The web crypto API provides an encryption algorithm called RSA-OAEP which is suitable for encrypting data on the web.
Link for the Web Crypto API:
https://developer.mozilla.org/en-US/docs/Web/API/SubtleCrypto/encrypt
This is widely available (link) : eg Safari for iOS v7, Webview Android 37, Safari 7, Chrome 37, Node 15, Deno 1.18
The RSA-OAEP algorithm is a public key encryption system (link).
This means that you will encrypt data with a public key and decrypt data with a private key.
The backend will generate a key storing the public and private keys and sending the public key to the client (web browser or web native).
The web application can store the public key and use it for encryption of sensitive information such as username/password, API payloads etc.
The encrypted payloads can be sent to the backend API which can decrypt them using the private key.
Working example found here. View dev tools for the javascript code to copy (from the RSA-OAEP file)

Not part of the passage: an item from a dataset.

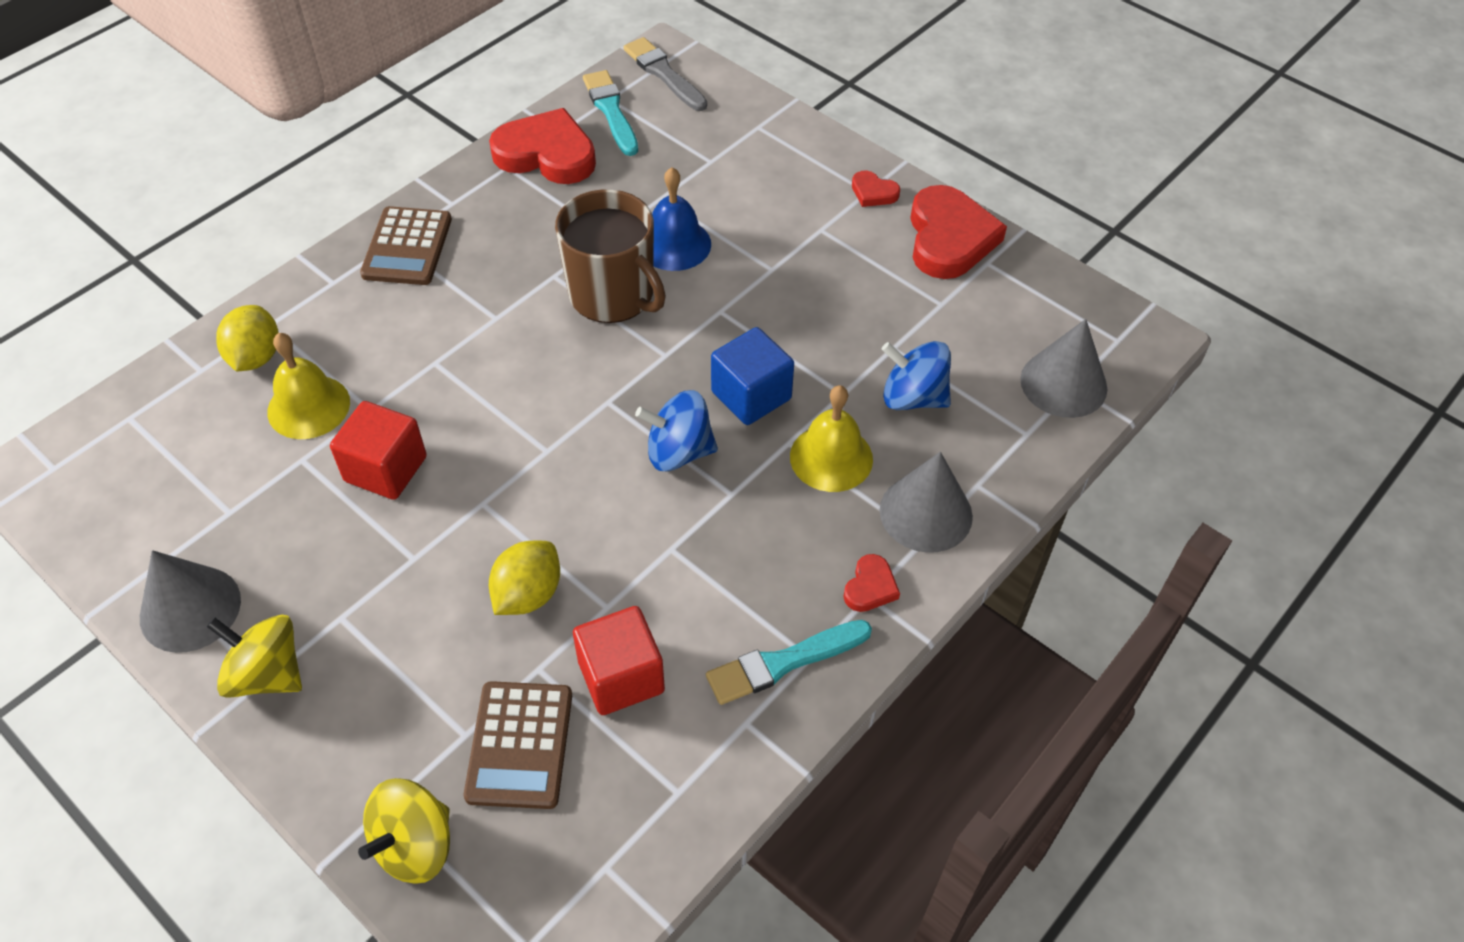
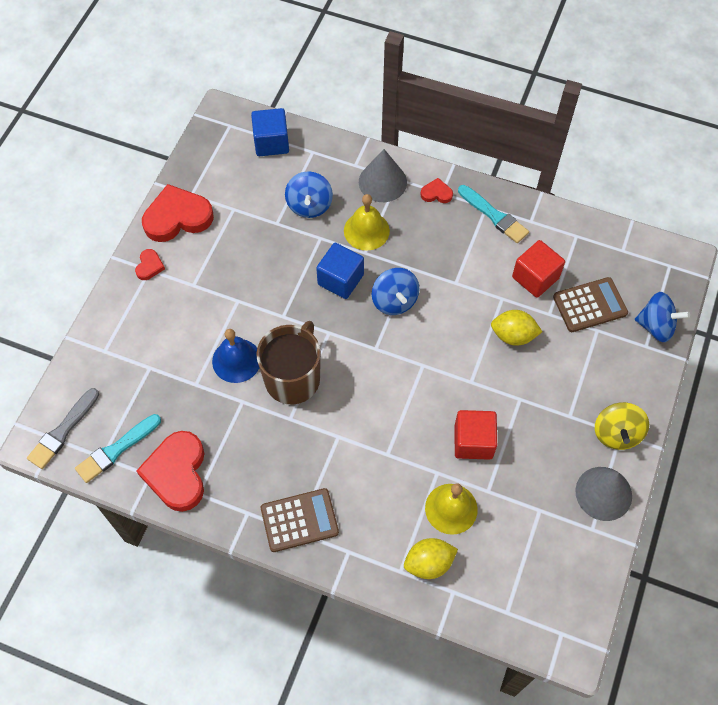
camera: 110 degrees left, 10 degrees up
(414, 845) = (656, 326): yellow spinning top -> blue spinning top
(1063, 383) = (271, 142): grey cone -> blue cube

As data encrypted using this method cannot be decrypted on the client it is not suitable for persisting data to a device, but it is useful in encrypting data entered by the user which will be passed to your backend as it means that if memory is dumped whilst the data is in transit it cannot be decrypted without the private key which only the backend knows.
The encrypt method is only available in a secure context (HTTPS).